▶ **TASK DETAILS**:
Search the records for the string "source" and copy every line in which it appears.

▶ **RECORDED DATA**:
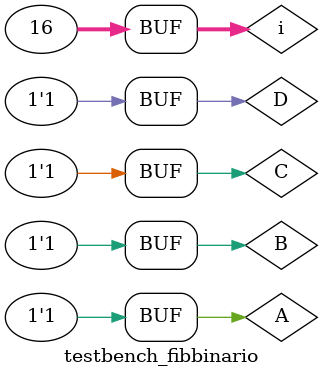
<source format=sv>
`timescale 1ns / 1ps


module testbench_fibbinario();

    logic A, B, C, D;
    logic F;
    integer i;
    
    fibbinario DUT(
        .A(A),
        .B(B),
        .C(C),
        .D(D),
        .F(F)
        );
        
    initial begin
        A = 1'b0;
        B = 1'b0;
        C = 1'b0;
        D = 1'b0;
        
        for (i = 0; i < 16; i = i+1) begin
            {A, B, C, D} = i;
            #2;
        end
    end

endmodule

</source>
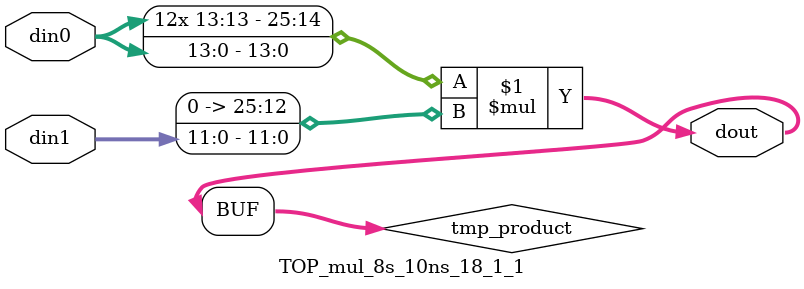
<source format=v>

`timescale 1 ns / 1 ps

  module TOP_mul_8s_10ns_18_1_1(din0, din1, dout);
parameter ID = 1;
parameter NUM_STAGE = 0;
parameter din0_WIDTH = 14;
parameter din1_WIDTH = 12;
parameter dout_WIDTH = 26;

input [din0_WIDTH - 1 : 0] din0; 
input [din1_WIDTH - 1 : 0] din1; 
output [dout_WIDTH - 1 : 0] dout;

wire signed [dout_WIDTH - 1 : 0] tmp_product;












assign tmp_product = $signed(din0) * $signed({1'b0, din1});









assign dout = tmp_product;







endmodule

</source>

▶ **ANSWER TO THE EXERCISE**:
<source format=sv>
</source>
<source format=v>
</source>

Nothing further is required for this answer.